Textteil ::
☆ ☆ ☆ ☆ ☆
Leitsatz
Leistungen der Eingliederungshilfe und im Rahmen eines "Individuellen Services für behinderte Menschen", die eine Pflegekraft auf der Grundlage von § 77 Abs. 1 Satz 1 SGB XI gegenüber einem auf dem Gebiet der Pflege von Menschen tätigen Verein erbringt, sind umsatzsteuerfrei, wenn die Kosten der Leistungen aufgrund gesetzlicher und vertraglicher Regelung von einem Träger der Sozialfürsorge oder der sozialen Sicherheit getragen werden.
Normenkette
§ 2 Abs. 1, § 4 Nr. 14, Nr. 16 Buchst. b, d und e UStG, Art. 13 Teil A Abs. 1 Buchst. g 6. EG-RL (= EWGRL 388/77), Art. 132 Abs. 1 Buchst. g EGRL 112/2006 (= MwStSystRL)
Sachverhalt
Der Kläger war in den Streitjahren Mitglied im Verein X e.V. Der X e.V. war Mitglied im Paritätischen Wohlfahrtsverband.
Der X e.V. hatte mit dem Landschaftsverband Z gemäß dem SGB XI eine Vereinbarung für die Wohnbetreuung schwerstbehinderter Menschen geschlossen. Der X e.V. hatte ferner eine Vereinbarung mit der Stadt C gemäß dem SGB XII getroffen, wonach der X e.V. "andere Verrichtungen" i.S.d. § 61 SGB XII der X e.V. ausführte.
☆ ☆ ☆ ☆ ☆
Datenteil ::
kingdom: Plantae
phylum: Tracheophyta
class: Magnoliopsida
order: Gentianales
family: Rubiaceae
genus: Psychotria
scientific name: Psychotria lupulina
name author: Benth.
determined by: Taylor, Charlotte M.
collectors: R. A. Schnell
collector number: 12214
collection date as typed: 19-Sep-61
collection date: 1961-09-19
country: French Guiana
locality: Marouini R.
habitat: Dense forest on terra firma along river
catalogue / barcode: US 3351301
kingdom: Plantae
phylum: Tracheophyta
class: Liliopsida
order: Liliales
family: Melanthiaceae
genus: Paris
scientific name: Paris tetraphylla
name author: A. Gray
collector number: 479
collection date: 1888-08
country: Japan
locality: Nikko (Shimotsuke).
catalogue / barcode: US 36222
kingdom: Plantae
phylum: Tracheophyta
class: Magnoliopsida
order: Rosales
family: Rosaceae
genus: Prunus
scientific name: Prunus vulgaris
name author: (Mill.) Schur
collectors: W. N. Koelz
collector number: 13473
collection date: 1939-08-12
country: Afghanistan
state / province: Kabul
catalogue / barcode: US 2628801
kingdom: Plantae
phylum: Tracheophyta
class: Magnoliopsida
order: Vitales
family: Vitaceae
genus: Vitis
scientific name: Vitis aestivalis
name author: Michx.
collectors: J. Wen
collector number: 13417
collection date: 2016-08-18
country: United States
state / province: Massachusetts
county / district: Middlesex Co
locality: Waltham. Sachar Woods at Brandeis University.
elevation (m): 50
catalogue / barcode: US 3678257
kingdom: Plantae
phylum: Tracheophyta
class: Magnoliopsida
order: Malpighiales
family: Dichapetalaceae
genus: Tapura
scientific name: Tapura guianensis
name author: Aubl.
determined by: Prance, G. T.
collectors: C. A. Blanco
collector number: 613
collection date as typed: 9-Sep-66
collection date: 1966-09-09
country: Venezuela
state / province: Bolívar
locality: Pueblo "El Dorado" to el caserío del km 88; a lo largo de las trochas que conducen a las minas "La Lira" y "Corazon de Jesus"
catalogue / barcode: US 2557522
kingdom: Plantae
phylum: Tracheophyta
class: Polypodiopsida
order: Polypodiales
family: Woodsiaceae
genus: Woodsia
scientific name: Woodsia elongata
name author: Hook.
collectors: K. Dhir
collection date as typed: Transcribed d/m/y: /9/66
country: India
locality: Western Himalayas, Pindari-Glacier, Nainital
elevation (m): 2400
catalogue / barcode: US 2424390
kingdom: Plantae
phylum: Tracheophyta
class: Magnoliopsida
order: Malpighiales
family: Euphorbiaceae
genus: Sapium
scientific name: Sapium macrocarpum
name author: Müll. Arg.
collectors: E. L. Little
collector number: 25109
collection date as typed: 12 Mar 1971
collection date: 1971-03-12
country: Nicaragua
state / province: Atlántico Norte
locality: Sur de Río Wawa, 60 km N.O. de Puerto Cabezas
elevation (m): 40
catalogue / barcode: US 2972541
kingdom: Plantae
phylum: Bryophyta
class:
☆ ☆ ☆ ☆ ☆
Aufgaben bearbeiten ::
a – Benenne im Text zur Umsatzsteuerbefreiung "Kläger" in "Steuerpflichtige" um und gib den Abschnitt wieder, beginnend mit "Normenkette" und weiter bis einschließlich "im Paritätischen Wohlfahrtsverband.".
b – Erkläre in ein bis drei Sätzen anhand des Textes zur Umsatzsteuerbefreiung, unter welcher Voraussetzung die im Leitsatz genannten Leistungen der Pflegekraft umsatzsteuerfrei sind.
c – Setze den Text zur Umsatzsteuerbefreiung fort, und zwar im Anschluss an seinen letzten Satz.
Die Auflistung spielt hierbei keine Rolle.

Lösungen ::
a –
Normenkette
§ 2 Abs. 1, § 4 Nr. 14, Nr. 16 Buchst. b, d und e UStG, Art. 13 Teil A Abs. 1 Buchst. g 6. EG-RL (= EWGRL 388/77), Art. 132 Abs. 1 Buchst. g EGRL 112/2006 (= MwStSystRL)
Sachverhalt
Der Steuerpflichtige war in den Streitjahren Mitglied im Verein X e.V. Der X e.V. war Mitglied im Paritätischen Wohlfahrtsverband.

b – Die Leistungen sind umsatzsteuerfrei, wenn ihre Kosten aufgrund gesetzlicher und vertraglicher Regelung von einem Träger der Sozialfürsorge oder der sozialen Sicherheit getragen werden.

c –
Die Mitglieder des Vereins boten u.a. einen individuellen Service für Menschen mit Behinderungen (ISB) gemäß den Rahmenvereinbarungen des SGB V, XI und XII.
Der Kläger, der keine Ausbildung zur Pflegefachkraft nach § 71 Abs. 3 SGB XI besitzt, rechnete gegenüber dem X e.V. u.a. von ihm erbrachte Leistungen der Eingliederungshilfen (EGH) und ISB-Leistungen ab. Tätig wurde der Kläger dabei aufgrund vertraglicher Beziehungen zwischen den Betreuten und dem X e.V. Vertragliche Beziehungen zwischen dem Kläger und den betreuten Personen bestanden nicht. Der X e.V. stellte die vom Kläger ausgeführten Leistungen den Sozialversicherungsträgern vertragsgemäß in Rechnung.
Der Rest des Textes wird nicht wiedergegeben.